Il 2025 si è chiuso con il raggiungimento degli obiettivi assegnati al territorio dal Centro Regionale Sangue, in accordo con il Centro Nazionale Sangue. La raccolta di sangue si mantiene stabile e in linea con il fabbisogno, mentre la raccolta di plasma registra una crescita significativa. In provincia di Forlì-Cesena l’aumento è stato del 12,9%, a fronte di una media regionale dello 0,8% e nazionale dell’1,2%, distinguendosi nettamente nel panorama emiliano-romagnolo.
Un risultato che conferma l’efficacia del lavoro svolto e che pone al centro alcune condizioni decisive per il futuro: la capacità di attrarre e fidelizzare nuovi donatori, l’affidabilità del servizio garantito dallo staff medico e infermieristico dell’Unità di Raccolta e la collaborazione costante con l’Ausl Romagna, che fornisce infrastrutture e apparecchiature.
In occasione della conferenza stampa di presentazione, Avis ha svelato anche il logo ufficiale del 90° anniversario. Un simbolo costruito attorno a un cuore, che richiama tre parole chiave destinate a guidare l’intero anno celebrativo: cura, fiducia e futuro. Concetti che richiamano l’attenzione alla persona, alle relazioni, alla responsabilità verso le nuove generazioni e alla continuità dell’impegno associativo.
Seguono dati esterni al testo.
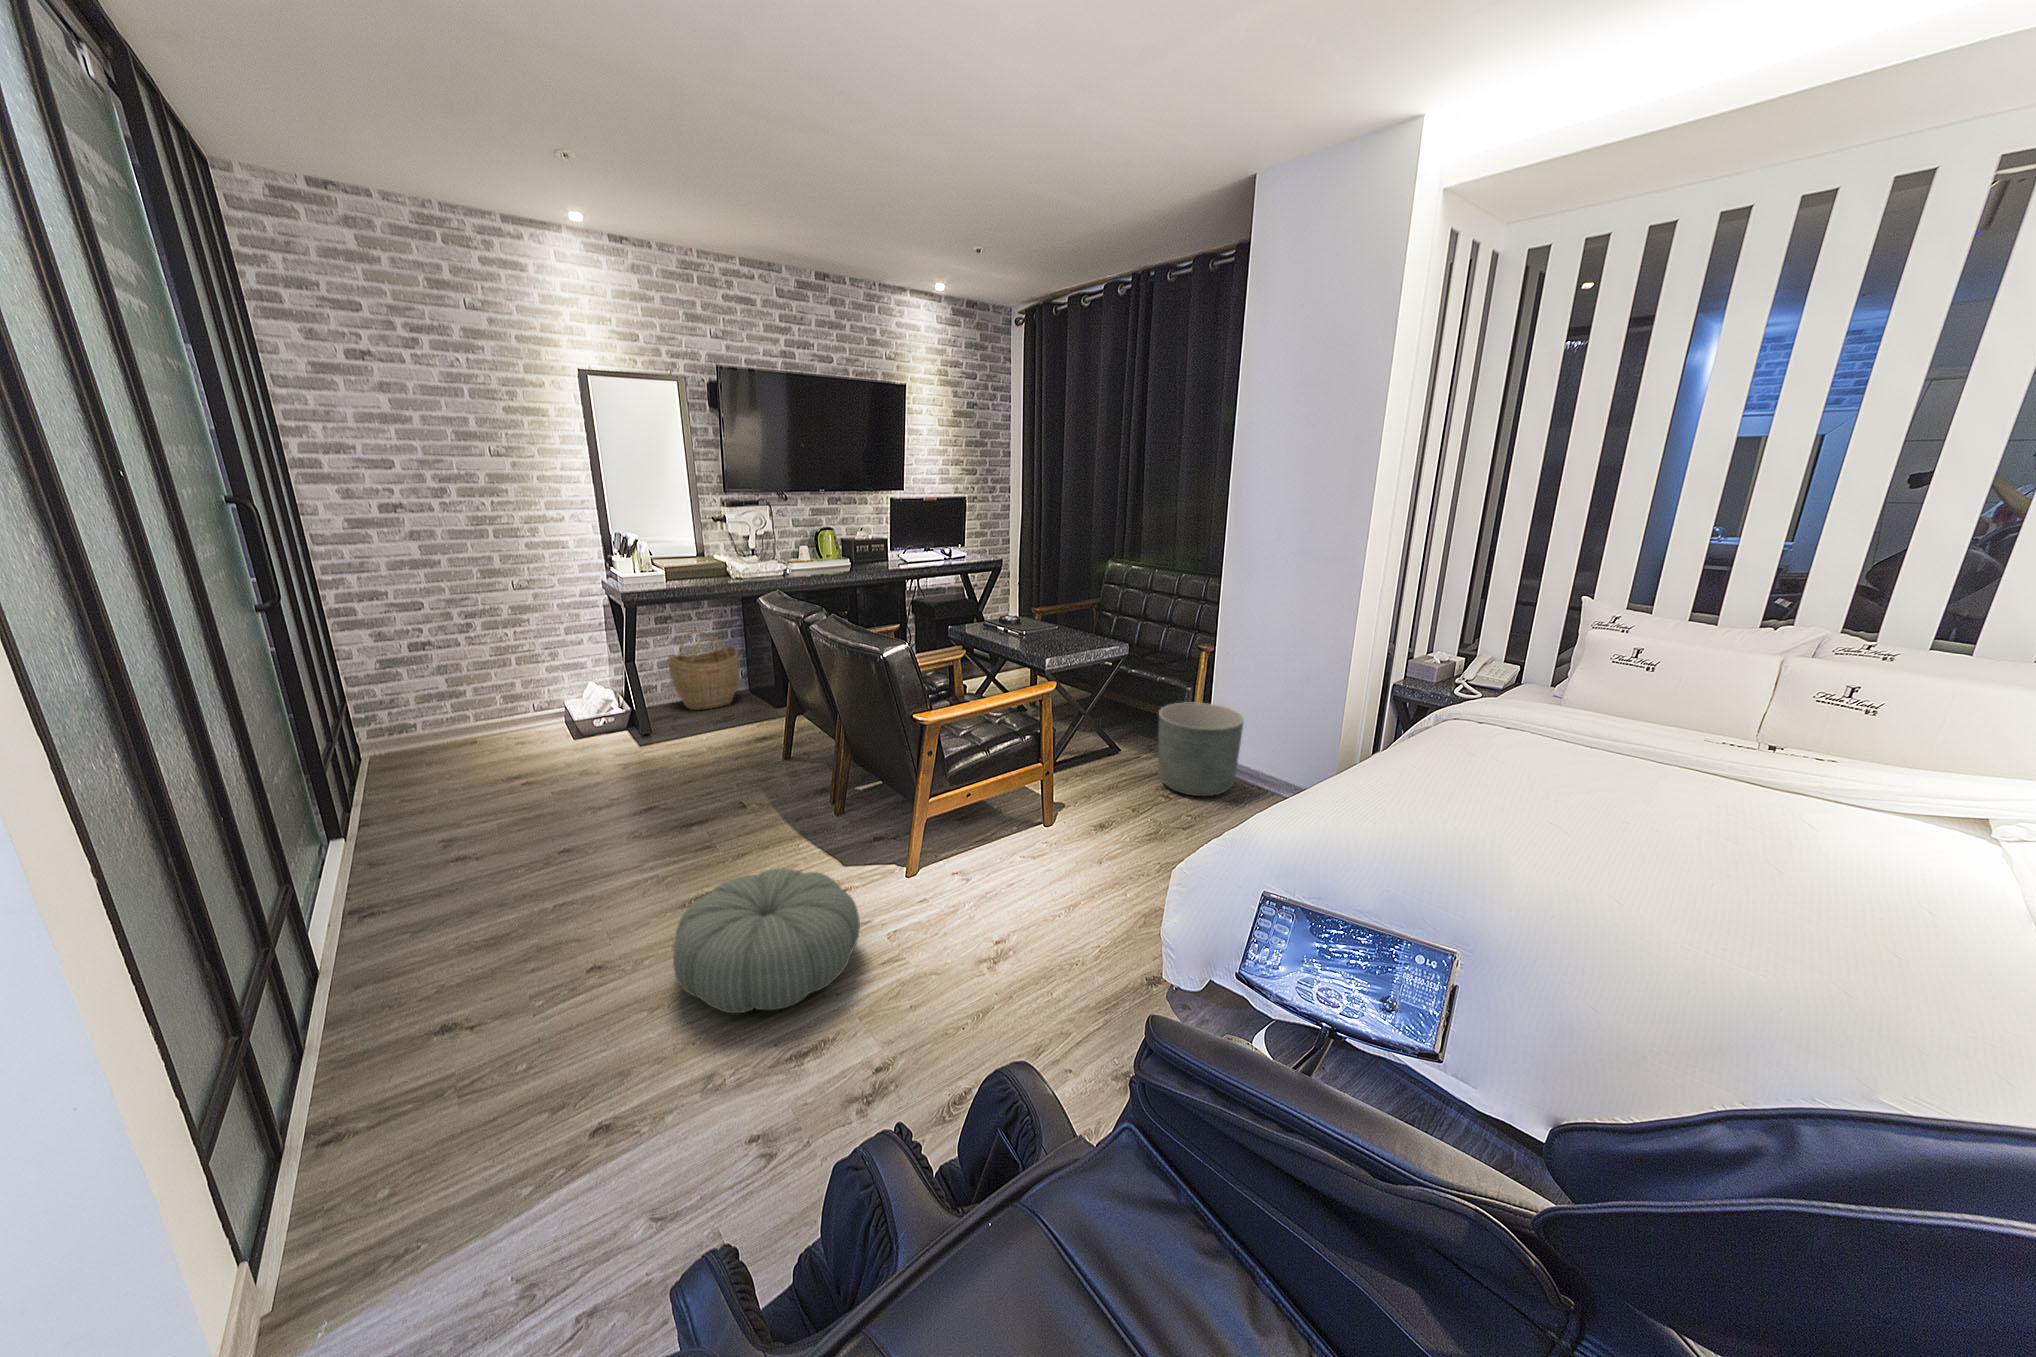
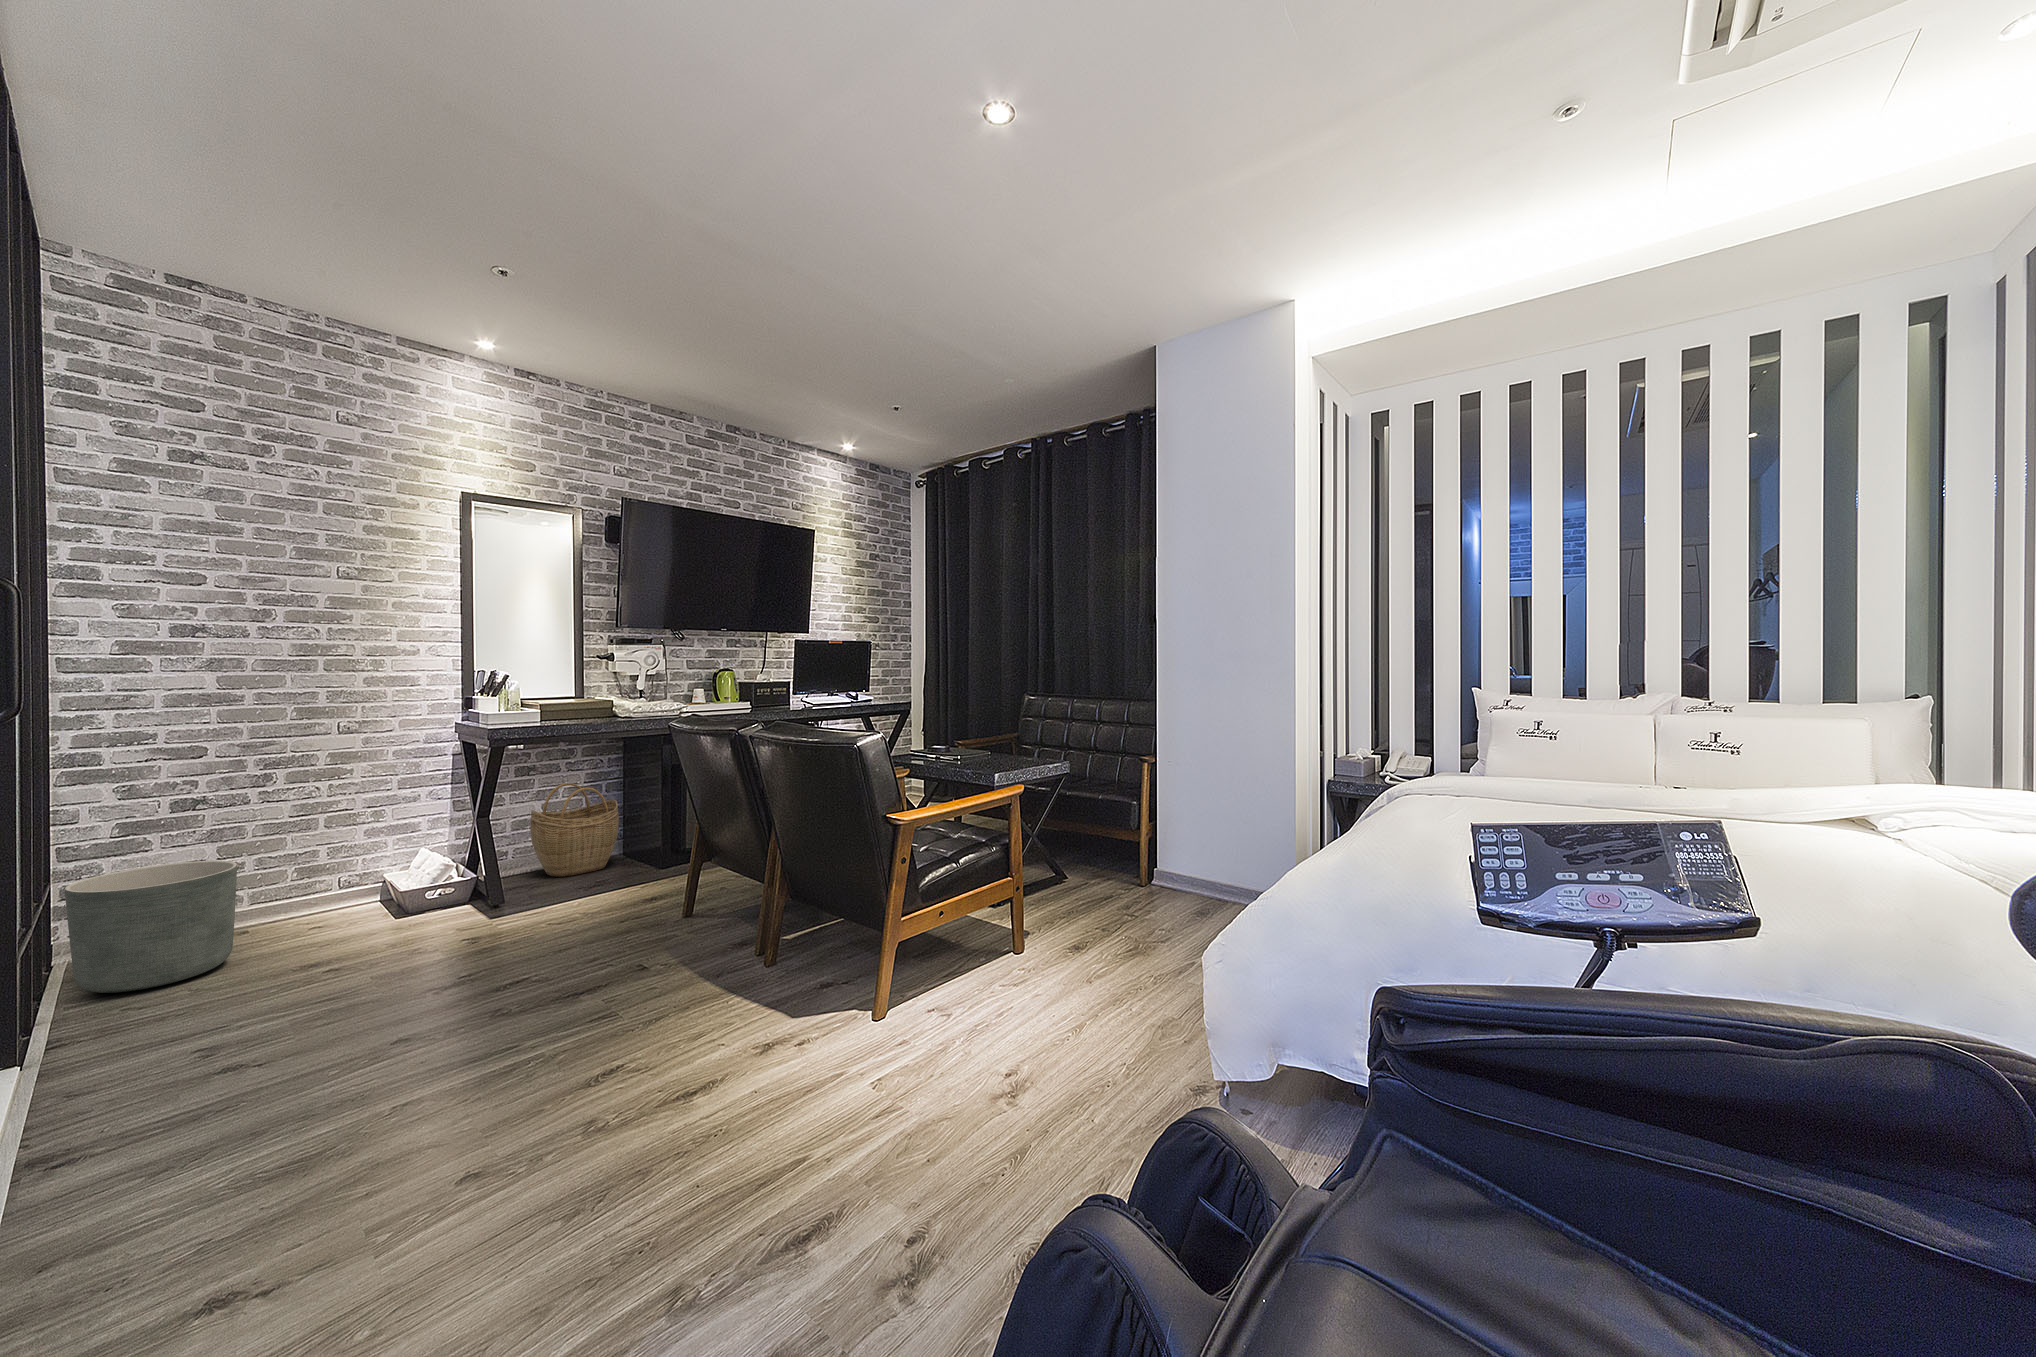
planter: present [1158,703,1244,796] -> present [65,861,237,993]
pouf: present [673,868,860,1013] -> none [598,1007,846,1202]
Il senso della celebrazione è racchiuso nelle parole del presidente Roberto Malaguti, contenute nella lettera inviata a soci e volontari all’inizio del 2026:
«Il 2025 si è chiuso con risultati eccellenti nella raccolta di sangue e plasma, confermando un trend di crescita e solidità che da anni caratterizza Avis Comunale Forlì.
Questi risultati ci collocano ai vertici della Regione Emilia-Romagna. Non lo dico in termini competitivi – perché il volontariato non è mai una gara – ma come consapevolezza del ruolo che oggi siamo chiamati a svolgere: quello di modello aperto, disponibile a condividere esperienze, metodi e visione con le altre Avis e con chi desidera ispirarsi al nostro percorso».
E poi uno sguardo al futuro: «Il 2026 sarà per noi un anno speciale: spegniamo 90 candeline. Un traguardo importante, che vogliamo onorare non con l’autoreferenzialità, ma con un rinnovato impegno verso il futuro. Le iniziative che accompagneranno questo anniversario avranno un obiettivo chiaro e concreto: raggiungere l’autosufficienza nella raccolta del plasma, mantenendo quella già ottenuta da tempo per il sangue, attraverso il coinvolgimento di nuovi donatori e l’avvicinamento di nuovi volontari».
Il presidente sottolinea inoltre la dimensione culturale e sociale dell’associazione: «Il 90° non deve essere una celebrazione di ciò che siamo stati, ma un’occasione per parlare di volontariato, di dono, di gratuità, attraverso la nostra associazione. Vogliamo trasformare questa ricorrenza in un’esaltazione della bellezza del donare: sangue, tempo, amore, benessere, competenze, conoscenze, e – quando possibile – anche aiuti materiali».
Il programma del 2026 prevede numerose iniziative culturali, sociali e associative, pensate per coinvolgere la città e il territorio lungo l’intero arco dell’anno.